* _Text section_:
Brief: Container farming startup Freight Farms to go public for $147m via SPAC

September 8, 2023

  • US-based Freight Farms, which provides container farming technology to the indoor ag industry, plans to go public via a merger with special purpose acquisition company (SPAC) Agrinam Acquisition Corp.
  • The deal values Freight Farms at $147 million.
  • The company says this move will enable it to “aggressively” scale its business.
  • Freight Farms has raised $43 million to date from Aliaxis SA, Ospraie Ag Science, and others.
Image credit: Freight Farms

Why it matters:

SPAC IPOs and indoor farming have rather a lousy history together.

The two most high-profile SPAC announcements of the last few years have come from AppHarvest, which went public in 2021, and onetime unicorn AeroFarms, which wound up scrapping its listing plans. Both companies have since filed for bankruptcy as the indoor farming industry undergoes a correction.

There are factors separating Freight Farms from the aforementioned companies and others that operate the warehouse-sized farms.

* _Data section_:
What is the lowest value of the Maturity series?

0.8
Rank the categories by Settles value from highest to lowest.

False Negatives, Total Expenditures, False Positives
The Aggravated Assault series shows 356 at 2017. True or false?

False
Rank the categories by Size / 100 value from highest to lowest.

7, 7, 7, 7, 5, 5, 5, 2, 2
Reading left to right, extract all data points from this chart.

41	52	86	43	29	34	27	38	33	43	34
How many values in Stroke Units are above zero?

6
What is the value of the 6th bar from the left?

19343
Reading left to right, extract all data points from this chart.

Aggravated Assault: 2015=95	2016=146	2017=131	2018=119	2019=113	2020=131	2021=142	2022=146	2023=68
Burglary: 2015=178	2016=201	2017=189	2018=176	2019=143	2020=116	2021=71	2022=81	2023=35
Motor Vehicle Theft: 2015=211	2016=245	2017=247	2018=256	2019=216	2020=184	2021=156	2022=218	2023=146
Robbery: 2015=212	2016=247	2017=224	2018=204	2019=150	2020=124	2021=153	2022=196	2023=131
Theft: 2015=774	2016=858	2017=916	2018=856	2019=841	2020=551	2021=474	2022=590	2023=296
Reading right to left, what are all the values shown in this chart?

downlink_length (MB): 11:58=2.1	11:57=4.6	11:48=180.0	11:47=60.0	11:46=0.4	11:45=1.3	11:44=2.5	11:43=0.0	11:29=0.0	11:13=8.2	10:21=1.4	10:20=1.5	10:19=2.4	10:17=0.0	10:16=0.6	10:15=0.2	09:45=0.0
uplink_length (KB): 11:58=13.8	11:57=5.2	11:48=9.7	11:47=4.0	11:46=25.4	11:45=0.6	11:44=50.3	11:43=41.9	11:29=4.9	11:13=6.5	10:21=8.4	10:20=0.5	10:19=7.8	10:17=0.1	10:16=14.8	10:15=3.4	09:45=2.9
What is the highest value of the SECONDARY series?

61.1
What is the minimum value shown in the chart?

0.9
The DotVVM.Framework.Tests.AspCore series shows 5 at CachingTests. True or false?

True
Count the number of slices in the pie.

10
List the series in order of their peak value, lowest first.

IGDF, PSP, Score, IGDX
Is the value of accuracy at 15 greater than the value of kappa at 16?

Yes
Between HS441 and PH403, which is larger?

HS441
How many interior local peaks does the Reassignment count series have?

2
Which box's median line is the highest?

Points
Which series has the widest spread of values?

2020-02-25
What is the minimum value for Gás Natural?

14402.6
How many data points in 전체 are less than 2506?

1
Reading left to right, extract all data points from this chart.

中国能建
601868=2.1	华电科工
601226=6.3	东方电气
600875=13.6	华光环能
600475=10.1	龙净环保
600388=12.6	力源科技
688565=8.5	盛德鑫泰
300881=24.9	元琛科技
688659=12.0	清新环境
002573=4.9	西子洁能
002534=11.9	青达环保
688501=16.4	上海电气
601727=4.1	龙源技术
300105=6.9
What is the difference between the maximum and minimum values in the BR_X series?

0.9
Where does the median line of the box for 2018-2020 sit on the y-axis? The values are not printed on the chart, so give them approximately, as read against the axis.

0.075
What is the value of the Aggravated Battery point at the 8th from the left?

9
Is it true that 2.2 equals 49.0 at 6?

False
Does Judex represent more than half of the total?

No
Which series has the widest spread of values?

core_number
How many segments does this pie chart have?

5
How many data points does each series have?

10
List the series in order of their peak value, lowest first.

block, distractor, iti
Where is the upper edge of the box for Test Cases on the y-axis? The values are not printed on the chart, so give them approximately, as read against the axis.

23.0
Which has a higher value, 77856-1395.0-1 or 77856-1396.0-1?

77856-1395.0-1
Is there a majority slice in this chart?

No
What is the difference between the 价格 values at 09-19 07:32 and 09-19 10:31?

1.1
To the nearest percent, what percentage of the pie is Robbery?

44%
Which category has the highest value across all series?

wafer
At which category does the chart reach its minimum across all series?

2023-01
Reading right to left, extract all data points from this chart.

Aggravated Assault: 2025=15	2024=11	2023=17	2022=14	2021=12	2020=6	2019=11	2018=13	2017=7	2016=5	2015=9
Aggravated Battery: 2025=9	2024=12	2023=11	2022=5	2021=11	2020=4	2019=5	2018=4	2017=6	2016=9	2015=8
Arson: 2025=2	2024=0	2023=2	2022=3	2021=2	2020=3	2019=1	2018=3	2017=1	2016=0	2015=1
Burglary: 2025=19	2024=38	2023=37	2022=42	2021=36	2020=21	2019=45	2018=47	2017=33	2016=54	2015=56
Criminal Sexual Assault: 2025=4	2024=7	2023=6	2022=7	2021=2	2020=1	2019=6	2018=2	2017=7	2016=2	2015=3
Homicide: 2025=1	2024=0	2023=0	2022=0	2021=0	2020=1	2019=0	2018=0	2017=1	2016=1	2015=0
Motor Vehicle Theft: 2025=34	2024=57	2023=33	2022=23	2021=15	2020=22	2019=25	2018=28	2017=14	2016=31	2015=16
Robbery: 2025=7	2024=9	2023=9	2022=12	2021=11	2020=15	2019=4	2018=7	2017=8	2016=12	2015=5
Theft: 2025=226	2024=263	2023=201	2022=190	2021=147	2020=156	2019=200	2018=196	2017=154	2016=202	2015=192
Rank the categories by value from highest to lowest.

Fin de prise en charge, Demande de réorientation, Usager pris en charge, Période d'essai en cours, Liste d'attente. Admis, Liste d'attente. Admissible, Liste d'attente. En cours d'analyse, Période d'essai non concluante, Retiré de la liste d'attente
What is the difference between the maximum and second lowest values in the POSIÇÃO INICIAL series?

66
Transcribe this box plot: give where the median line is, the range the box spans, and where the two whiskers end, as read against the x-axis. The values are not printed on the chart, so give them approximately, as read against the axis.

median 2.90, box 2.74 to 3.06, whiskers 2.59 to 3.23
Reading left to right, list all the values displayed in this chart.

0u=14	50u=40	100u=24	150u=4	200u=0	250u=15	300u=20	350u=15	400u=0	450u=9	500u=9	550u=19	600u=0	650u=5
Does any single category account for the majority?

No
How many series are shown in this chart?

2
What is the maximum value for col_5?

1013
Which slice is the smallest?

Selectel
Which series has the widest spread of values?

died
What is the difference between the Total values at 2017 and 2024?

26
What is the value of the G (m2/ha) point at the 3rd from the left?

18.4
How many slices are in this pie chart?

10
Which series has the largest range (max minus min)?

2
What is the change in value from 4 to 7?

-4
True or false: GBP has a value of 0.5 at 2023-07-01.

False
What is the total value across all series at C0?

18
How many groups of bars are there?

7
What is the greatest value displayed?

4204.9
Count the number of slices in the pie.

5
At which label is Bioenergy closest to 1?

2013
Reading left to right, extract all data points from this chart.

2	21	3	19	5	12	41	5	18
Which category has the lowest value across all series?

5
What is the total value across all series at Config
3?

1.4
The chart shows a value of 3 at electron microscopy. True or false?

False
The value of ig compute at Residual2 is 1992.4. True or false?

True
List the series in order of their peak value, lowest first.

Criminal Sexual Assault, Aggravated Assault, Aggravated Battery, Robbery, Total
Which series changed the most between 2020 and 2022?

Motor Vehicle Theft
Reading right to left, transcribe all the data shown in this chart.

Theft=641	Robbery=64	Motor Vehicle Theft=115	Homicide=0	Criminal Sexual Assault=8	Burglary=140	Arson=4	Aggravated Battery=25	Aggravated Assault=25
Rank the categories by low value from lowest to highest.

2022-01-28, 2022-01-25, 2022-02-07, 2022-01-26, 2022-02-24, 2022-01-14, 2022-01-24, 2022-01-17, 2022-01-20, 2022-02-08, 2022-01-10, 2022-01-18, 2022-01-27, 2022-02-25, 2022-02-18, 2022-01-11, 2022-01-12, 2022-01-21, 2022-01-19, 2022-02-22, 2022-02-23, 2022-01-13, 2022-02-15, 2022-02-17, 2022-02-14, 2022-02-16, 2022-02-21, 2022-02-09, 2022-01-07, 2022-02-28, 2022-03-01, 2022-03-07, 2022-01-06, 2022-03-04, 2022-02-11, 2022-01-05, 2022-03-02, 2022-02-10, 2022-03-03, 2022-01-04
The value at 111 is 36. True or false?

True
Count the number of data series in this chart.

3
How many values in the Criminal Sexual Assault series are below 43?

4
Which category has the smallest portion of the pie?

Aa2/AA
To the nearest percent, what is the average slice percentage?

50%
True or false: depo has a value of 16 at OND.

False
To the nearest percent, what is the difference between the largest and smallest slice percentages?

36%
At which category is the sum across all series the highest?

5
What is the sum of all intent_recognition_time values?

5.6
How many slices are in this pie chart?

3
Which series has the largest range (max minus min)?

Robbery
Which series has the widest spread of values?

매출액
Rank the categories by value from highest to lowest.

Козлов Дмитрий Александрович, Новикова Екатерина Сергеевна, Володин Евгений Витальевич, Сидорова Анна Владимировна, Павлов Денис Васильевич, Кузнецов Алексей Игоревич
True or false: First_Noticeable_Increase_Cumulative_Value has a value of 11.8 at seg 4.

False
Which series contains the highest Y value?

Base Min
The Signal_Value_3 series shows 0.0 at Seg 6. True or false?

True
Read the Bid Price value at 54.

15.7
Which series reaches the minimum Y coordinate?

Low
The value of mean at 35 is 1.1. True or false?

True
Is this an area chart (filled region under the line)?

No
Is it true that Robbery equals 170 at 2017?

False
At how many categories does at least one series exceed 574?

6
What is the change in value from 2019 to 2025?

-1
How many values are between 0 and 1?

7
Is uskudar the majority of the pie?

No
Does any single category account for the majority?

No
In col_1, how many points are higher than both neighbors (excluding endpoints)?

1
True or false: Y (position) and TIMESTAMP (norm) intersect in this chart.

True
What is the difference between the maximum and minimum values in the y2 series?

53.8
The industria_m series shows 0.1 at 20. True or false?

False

* _Exercise A_:
Set down, word for word, the part of the Freight Farms SPAC brief that begins at the words "September 8, 2023" and stops after "scale its business.".
* _Exercise B_:
Take the Freight Farms SPAC brief further by continuing it from its final sentence.

* _Final answer A_:
September 8, 2023

  • US-based Freight Farms, which provides container farming technology to the indoor ag industry, plans to go public via a merger with special purpose acquisition company (SPAC) Agrinam Acquisition Corp.
  • The deal values Freight Farms at $147 million.
  • The company says this move will enable it to “aggressively” scale its business.

* _Final answer B_:
First, its valuation is far lower than those AppHarvest and AeroFarms peaked at. But perhaps most importantly, the Boston, Mass.-based company doesn’t actually grow and sell its own produce. In the company’s own words, it is a “technology provider, not a grower, with proven customer economics.”

Freight Farms sells its modular container farms — which also come with proprietary software and a one-stop-shop for supplies like plant nutrients — to other entities that handle the growing and selling of the produce.

In controlled environment agriculture (CEA), consensus has for some time been forming around the idea that companies must decide what they want to be: a grower or a technology provider. A successful IPO for Freight Farms could further cement this idea into place, especially considering many of the “warehouse” companies that have shuttered or filed for bankruptcy have long attempted to be both grower and technology provider.

Under the terms of the companies’ letter of intent (LOI), Agrinam and Freight Farms will become a combined entity with existing Freight Farms’ shareholders exchanging 100% of their shares for equity in the combined public company.

Agrinam says it is targeting non-binding investment indications of approximately $20 million from its sponsors and “certain strategic investors of which $4 million has already been committed.”

The companies expect to reach a definitive agreement in the third quarter of 2023.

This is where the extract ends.